▶ TASK INPUTS
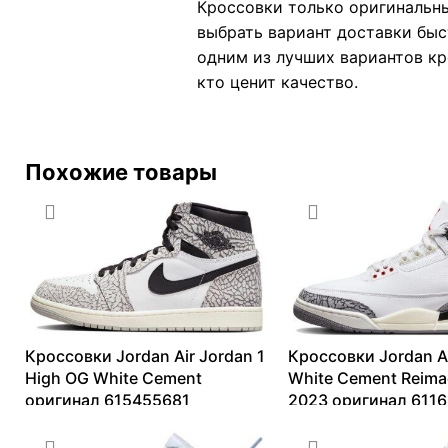
Кроссовки только оригинальны
выбрать вариант доставки быс
одним из лучших вариантов кро
кто ценит качество.
Похожие товары
Кроссовки Jordan Air Jordan 1
Кроссовки Jordan Ai
High OG White Cement
White Cement Reima
оригинал 615455681
2023 оригинал 611
9249
₽
–
36199
₽
13099
₽
–
65222
₽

▶ EXERCISE
Within the records, in how many lines does the string "Jordan" occur? Give the number and no other text.

▶ ANSWER FOR THE TASK
2